By: Grace Greenberg-Spindler

Creating coalitions between independents and major political parties widens the opportunity for independents to participate in the political process. In Alaska an independent candidate must submit a filing notification and collect petition signatures, the number of which varies by level of office. Additionally, independent candidates are blocked from accessing the tools of state-recognized parties such as the Alaska Democratic Party (“ADR”) and the Alaska Republican Party. Rule AS 15.25.030(a)(16) requires “primary election candidates to be registered members of the party in whose primary they run.”

On February 21, 2017, the ADR challenged the constitutionality of this statute, alleging that it placed an undue burden on the party’s right to associate with the candidate of its choosing. This challenge sought to allow independents to run in the party’s primaries and possibly win the nomination, but also allow the candidate to appear on the ballot without the party’s name. The court accepted that the ADR had a constitutional right to allow independents to run in its primary, but in dicta stated that the ballot design was to be determined by the Alaska director of elections and, furthermore, that the ADR’s proposed ballot design would be “highly misleading to voters”. The Attorney General of the Alaskan Department of Law has yet to decide to appeal the decision.

Allowing independent candidates to run in state-recognized party’s primaries is especially significant considering the abundant number of people in Alaska who register as “Non-Partisan” or “Undeclared”. According to the 2017 report by the Independent Voter Project, 54% of registered voters in Alaska are unaffiliated with a political party. Alaska also has a history of successful independent candidates running for governor, such as Walter Hickel in 1968 and 1990 and Bill Walker in 2014.

Bill Walker is currently seeking re-election in the 2018 gubernatorial race and the court’s decision in this case may allow Walker to circumvent the requirement to gather some 3,200 signatures to be placed on the ballot.

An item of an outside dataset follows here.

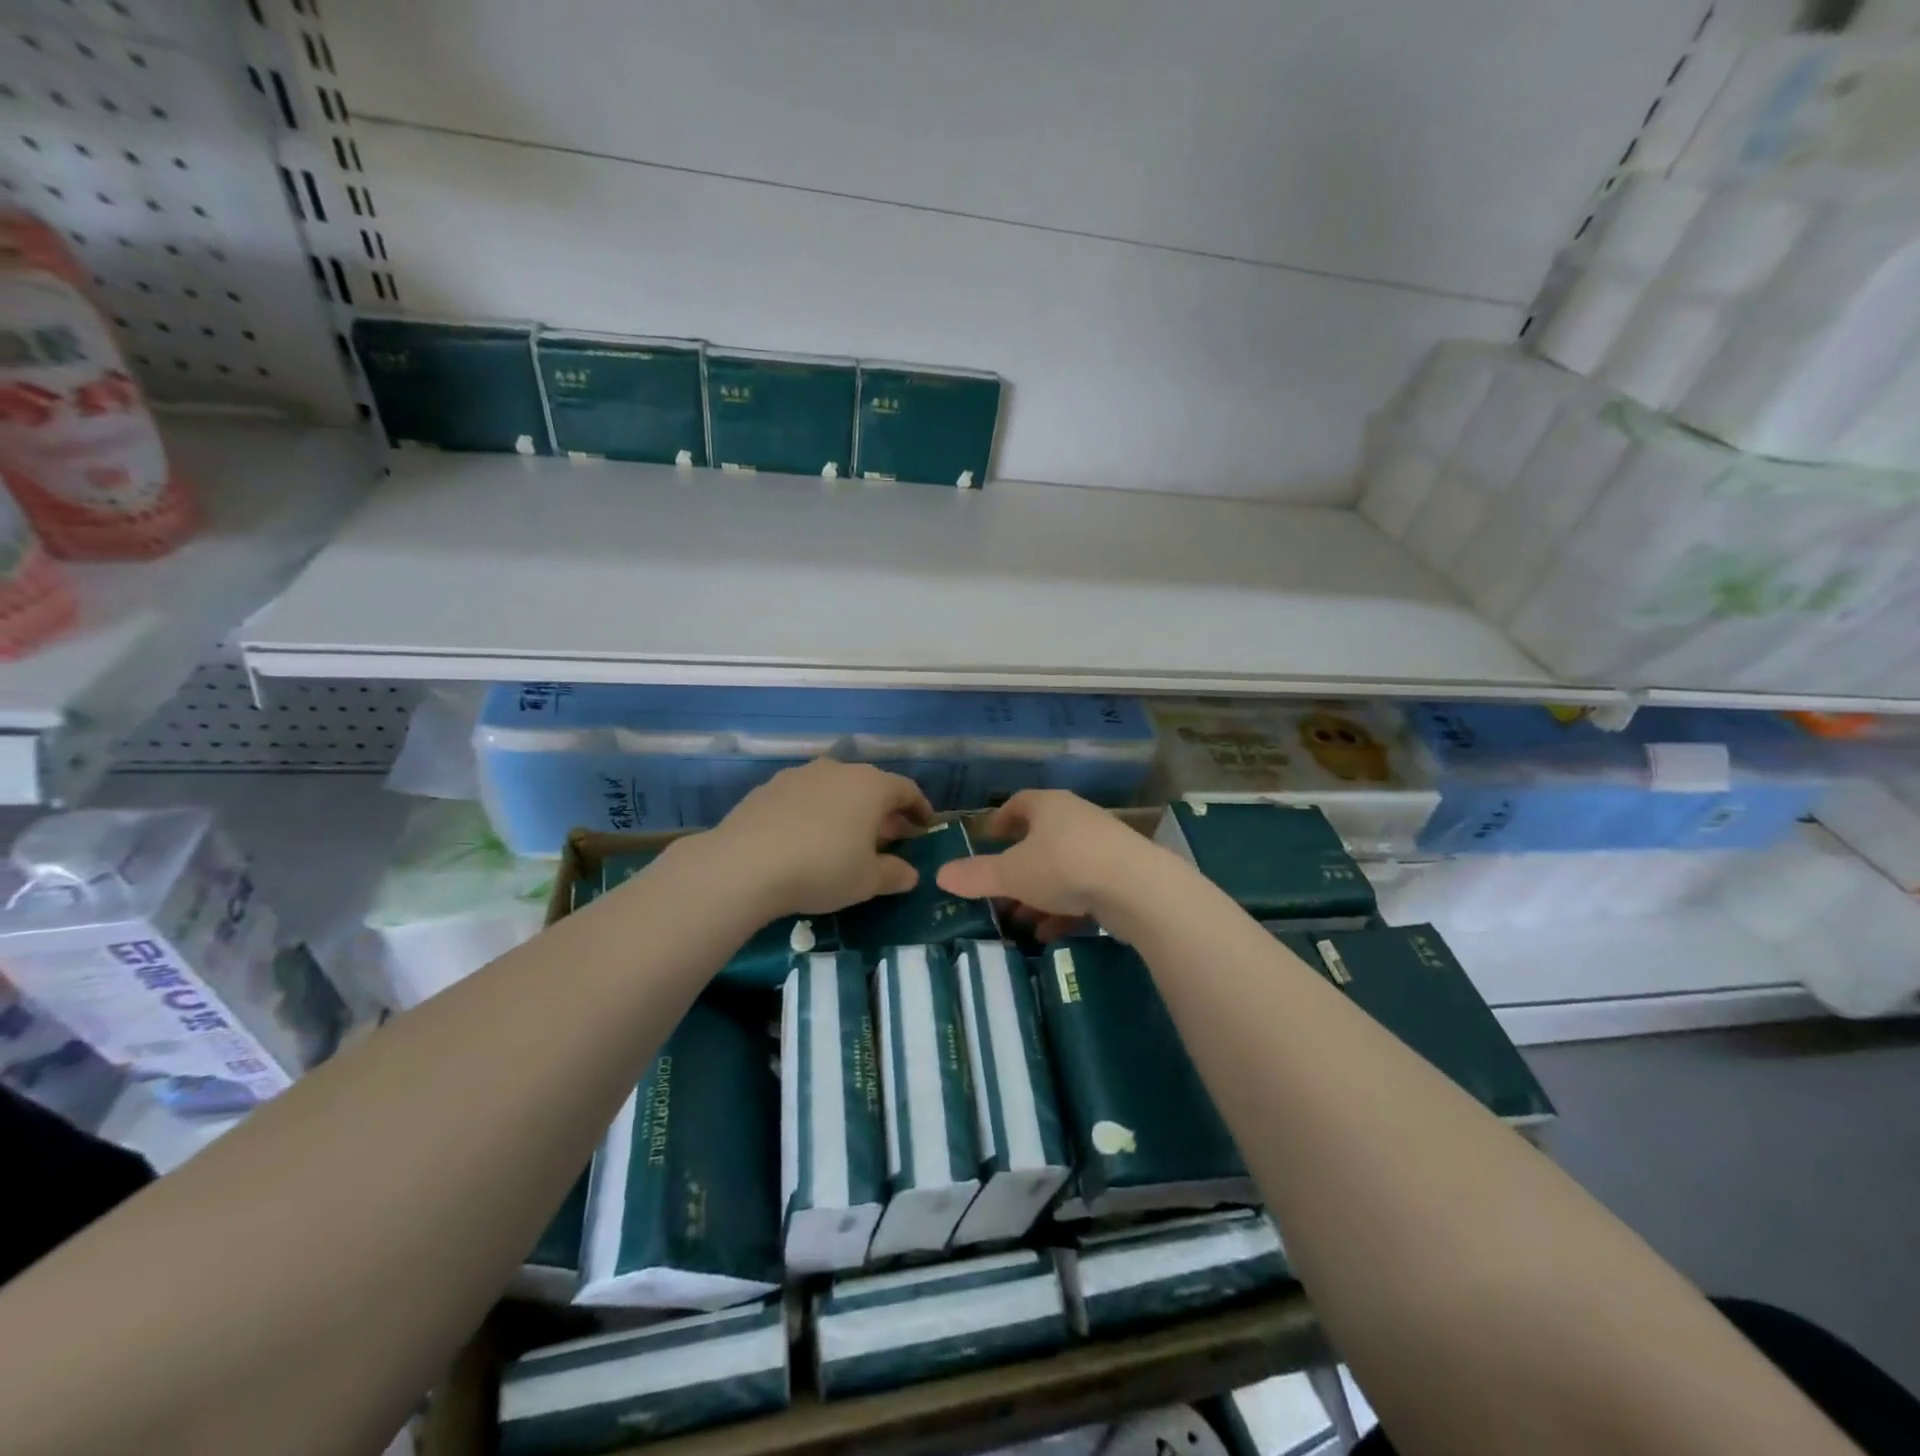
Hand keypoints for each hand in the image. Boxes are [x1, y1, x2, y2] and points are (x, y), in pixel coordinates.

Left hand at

However, even if Walker does not decide to run in the Democratic primary, the decision allows state-recognized parties the opportunity to appeal to the wider non-partisan voter base in Alaska by running independents sympathetic to each party’s platform.

In making its decision to allow independents to run in state-recognized political party’s primaries, the court considered the ripeness of the case, whether the ADR had standing, and the constitutionality of the statute. The case was previously dismissed because the party had not formally adopted a rule to allow independents to run in its primary. Thus, the case was not ripe for a judicial decision. However, ADR officially amended its bylaws in 2016 to allow non-affiliated candidates to run in its primary.

The court also decided that there was standing for political parties injured by rules that prohibited candidates from running in those party’s primaries. The standard for standing in Alaska requires the party show an “identifiable trifle” of harm and that it have a “direct interest in the outcome of the litigation”. While this was an issue of state election law, the court decided that the ADR had essentially the same level of standing as the Republican Party did in the federal case, Tashjian v. Republican Party of Connecticut, which challenged a rule that prohibited the Republican Party from opening its primary to independent voters.

The court applied the Green Party of Alaska test to determine the constitutionality of AS 15.25.030(a)(16). First, the court determined that the ADR had a constitutionally protected right of association, because a political party possesses the same right to associate with the candidates of its choosing as it does to participate with the voters of its choosing. Second, the court determined the character and damage to the ADR’s associational right was severe. The state statute affected the political party’s associational right to make decisions about internal affairs that “impact a political party’s internal structure, governance, and policy-making.” Lastly, the court determined that the state’s stated interest were not justified to impose the harm and that the statute did not advance those interests. Thus, the statute was unconstitutional.